* Passage provided *
Johnson collected his first professional dollar at age 17 for his drawings. He published hundreds of illustrations, some for his high school newspaper, others for the Chicago Tribune, and ultimately curated a collection of drawings of the racially satirical variety in Black Humor.

 

But any earnings he got from his drawings were a far cry from covering all the tuition and fees of college education. So when Johnson came back to Evanston for the summer, he needed money. His father, the most moral man he’s ever known, found him a job.

 

Johnson’s father spoke quietly but with conviction.

 

“You should set your clock early.”

 

“Why?” The 19-year-old Johnson was skeptical.

 

“Because you have a job.”

 

“Oh? What’s this job?”

 

“You’re going to be a garbage man.”

 

Johnson’s father worked for the city of Evanston as a night watchman. The city also hired students over the summer as garbage men.

* Task instructions *
Copy out the passage about Johnson's drawings and his summer job word for word. This material comes from a different source.

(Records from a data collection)
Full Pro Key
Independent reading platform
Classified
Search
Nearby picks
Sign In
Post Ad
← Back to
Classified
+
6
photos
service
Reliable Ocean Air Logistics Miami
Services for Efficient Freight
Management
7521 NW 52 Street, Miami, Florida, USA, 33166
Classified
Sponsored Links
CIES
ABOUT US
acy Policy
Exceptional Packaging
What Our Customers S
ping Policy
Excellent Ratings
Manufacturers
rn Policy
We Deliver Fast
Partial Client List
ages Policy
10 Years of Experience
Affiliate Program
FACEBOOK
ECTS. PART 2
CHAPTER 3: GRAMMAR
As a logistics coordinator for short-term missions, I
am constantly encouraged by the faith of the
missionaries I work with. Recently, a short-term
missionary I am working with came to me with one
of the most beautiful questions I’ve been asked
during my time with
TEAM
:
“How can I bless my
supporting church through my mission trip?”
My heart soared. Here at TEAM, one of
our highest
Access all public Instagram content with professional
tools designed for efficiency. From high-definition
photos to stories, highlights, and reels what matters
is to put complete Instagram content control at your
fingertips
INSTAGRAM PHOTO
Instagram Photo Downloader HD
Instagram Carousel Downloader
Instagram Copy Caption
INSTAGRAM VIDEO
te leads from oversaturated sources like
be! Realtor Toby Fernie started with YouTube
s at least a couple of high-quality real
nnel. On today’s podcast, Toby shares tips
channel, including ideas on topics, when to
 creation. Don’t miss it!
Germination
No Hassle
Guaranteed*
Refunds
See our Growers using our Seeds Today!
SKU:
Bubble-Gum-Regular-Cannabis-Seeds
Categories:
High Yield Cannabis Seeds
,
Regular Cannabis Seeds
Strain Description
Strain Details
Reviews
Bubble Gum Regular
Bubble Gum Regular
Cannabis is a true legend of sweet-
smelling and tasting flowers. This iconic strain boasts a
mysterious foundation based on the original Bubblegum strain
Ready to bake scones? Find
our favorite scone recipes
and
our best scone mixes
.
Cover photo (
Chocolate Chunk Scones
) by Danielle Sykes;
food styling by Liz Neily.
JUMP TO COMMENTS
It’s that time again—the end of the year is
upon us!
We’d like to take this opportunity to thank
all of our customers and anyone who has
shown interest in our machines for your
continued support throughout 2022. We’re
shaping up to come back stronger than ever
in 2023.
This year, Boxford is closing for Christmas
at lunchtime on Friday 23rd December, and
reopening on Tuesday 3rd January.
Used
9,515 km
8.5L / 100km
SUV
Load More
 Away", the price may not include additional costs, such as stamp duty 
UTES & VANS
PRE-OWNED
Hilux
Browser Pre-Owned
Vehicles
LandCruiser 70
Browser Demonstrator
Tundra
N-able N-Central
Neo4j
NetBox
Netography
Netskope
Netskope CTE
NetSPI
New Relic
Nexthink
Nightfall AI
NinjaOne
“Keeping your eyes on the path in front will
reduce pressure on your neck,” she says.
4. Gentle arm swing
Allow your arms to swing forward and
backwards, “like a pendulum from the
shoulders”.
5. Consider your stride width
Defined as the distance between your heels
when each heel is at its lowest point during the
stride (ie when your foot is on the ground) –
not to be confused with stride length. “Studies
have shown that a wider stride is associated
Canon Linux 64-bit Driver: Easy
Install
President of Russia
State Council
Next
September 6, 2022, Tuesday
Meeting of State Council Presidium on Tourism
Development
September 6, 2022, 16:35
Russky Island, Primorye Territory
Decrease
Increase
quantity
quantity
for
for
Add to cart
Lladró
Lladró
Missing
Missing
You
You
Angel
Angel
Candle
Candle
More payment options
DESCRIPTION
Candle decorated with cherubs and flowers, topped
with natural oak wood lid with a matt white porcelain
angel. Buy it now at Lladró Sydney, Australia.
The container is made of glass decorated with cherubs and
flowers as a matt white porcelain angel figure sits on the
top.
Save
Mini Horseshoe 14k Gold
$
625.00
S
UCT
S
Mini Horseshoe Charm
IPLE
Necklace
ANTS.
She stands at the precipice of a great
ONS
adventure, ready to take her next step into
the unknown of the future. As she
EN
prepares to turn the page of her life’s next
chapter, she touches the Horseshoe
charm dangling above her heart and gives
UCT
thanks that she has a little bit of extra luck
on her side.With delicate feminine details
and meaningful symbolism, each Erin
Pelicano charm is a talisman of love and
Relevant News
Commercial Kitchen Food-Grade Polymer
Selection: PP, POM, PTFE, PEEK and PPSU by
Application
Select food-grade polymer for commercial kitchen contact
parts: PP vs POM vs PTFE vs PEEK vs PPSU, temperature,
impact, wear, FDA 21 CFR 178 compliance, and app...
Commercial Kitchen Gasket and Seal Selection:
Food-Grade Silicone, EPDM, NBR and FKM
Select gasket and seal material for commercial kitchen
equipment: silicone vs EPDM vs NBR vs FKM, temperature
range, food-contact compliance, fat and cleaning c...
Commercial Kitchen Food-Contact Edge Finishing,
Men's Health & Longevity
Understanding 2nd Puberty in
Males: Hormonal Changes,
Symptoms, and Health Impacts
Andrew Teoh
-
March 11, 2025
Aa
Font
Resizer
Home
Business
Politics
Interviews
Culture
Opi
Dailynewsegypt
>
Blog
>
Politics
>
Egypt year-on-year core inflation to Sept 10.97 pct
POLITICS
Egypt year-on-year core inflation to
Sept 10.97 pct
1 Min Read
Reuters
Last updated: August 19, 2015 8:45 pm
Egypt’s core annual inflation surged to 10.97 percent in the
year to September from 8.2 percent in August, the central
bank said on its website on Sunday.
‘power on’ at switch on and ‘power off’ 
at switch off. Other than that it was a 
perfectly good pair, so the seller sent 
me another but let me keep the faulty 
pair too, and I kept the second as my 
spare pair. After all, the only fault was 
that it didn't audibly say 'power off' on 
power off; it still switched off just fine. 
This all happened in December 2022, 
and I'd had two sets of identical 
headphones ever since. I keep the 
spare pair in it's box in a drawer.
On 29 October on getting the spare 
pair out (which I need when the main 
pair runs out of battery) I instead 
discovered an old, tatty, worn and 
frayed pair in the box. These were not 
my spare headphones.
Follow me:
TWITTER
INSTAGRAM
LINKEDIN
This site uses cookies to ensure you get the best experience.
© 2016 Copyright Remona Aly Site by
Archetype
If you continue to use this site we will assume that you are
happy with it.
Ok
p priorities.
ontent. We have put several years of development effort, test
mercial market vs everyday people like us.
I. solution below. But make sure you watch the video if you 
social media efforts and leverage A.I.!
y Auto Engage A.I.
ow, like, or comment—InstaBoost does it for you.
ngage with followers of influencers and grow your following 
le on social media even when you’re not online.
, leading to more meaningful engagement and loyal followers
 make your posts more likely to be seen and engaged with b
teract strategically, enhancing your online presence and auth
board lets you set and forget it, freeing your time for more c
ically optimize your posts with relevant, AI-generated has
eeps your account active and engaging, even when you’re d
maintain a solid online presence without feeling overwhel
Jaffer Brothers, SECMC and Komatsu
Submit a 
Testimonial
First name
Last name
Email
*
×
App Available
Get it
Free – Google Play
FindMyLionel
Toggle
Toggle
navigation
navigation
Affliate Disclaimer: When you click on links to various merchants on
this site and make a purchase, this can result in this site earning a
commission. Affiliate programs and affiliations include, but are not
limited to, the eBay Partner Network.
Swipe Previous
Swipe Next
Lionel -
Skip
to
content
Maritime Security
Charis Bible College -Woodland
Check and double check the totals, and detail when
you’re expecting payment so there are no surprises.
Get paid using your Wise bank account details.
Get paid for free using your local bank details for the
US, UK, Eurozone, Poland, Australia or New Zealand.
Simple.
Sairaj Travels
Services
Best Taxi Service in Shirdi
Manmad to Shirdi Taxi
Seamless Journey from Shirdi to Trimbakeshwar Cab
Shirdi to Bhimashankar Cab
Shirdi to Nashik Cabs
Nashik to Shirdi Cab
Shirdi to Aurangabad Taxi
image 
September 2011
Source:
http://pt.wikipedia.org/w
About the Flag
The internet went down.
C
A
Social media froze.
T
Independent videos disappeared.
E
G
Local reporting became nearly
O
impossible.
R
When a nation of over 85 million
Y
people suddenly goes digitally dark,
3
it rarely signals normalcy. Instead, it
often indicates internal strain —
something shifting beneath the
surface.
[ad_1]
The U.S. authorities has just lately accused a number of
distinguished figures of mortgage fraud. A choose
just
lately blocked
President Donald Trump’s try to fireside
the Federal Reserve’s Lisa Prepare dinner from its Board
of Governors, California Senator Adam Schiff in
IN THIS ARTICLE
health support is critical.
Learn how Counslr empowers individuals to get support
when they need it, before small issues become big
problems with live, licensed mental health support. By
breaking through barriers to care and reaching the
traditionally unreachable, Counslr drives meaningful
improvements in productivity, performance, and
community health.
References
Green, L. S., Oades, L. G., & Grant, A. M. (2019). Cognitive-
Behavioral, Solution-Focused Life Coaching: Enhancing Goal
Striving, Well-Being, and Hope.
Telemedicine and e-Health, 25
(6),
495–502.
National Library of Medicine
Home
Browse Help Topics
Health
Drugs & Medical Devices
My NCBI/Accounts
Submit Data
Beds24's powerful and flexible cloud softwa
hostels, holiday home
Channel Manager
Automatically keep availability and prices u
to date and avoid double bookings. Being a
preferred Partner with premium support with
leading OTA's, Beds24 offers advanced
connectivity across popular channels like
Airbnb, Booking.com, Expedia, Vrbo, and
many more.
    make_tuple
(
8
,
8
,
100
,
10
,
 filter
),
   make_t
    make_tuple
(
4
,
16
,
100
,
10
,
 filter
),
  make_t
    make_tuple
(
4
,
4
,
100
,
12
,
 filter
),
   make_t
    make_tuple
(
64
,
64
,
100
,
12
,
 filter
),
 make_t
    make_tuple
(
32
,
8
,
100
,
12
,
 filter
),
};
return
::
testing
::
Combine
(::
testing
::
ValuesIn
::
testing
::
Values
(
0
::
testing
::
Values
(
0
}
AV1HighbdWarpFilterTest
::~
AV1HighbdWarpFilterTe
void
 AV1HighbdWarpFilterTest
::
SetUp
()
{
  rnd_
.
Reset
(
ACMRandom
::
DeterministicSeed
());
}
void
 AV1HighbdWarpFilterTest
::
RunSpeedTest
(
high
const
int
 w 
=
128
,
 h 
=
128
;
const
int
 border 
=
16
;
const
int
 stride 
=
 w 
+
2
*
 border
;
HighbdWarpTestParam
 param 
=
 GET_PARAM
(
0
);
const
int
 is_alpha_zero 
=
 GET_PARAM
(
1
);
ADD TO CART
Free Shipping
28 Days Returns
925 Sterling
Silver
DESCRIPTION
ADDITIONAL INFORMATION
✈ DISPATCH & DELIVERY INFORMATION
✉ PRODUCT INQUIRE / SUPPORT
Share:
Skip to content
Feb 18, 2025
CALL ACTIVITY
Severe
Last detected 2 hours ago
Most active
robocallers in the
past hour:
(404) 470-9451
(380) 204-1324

* Solution to the exercise *
Johnson collected his first professional dollar at age 17 for his drawings. He published hundreds of illustrations, some for his high school newspaper, others for the Chicago Tribune, and ultimately curated a collection of drawings of the racially satirical variety in Black Humor.

 

But any earnings he got from his drawings were a far cry from covering all the tuition and fees of college education. So when Johnson came back to Evanston for the summer, he needed money. His father, the most moral man he’s ever known, found him a job.

 

Johnson’s father spoke quietly but with conviction.

 

“You should set your clock early.”

 

“Why?” The 19-year-old Johnson was skeptical.

 

“Because you have a job.”

 

“Oh? What’s this job?”

 

“You’re going to be a garbage man.”

 

Johnson’s father worked for the city of Evanston as a night watchman. The city also hired students over the summer as garbage men.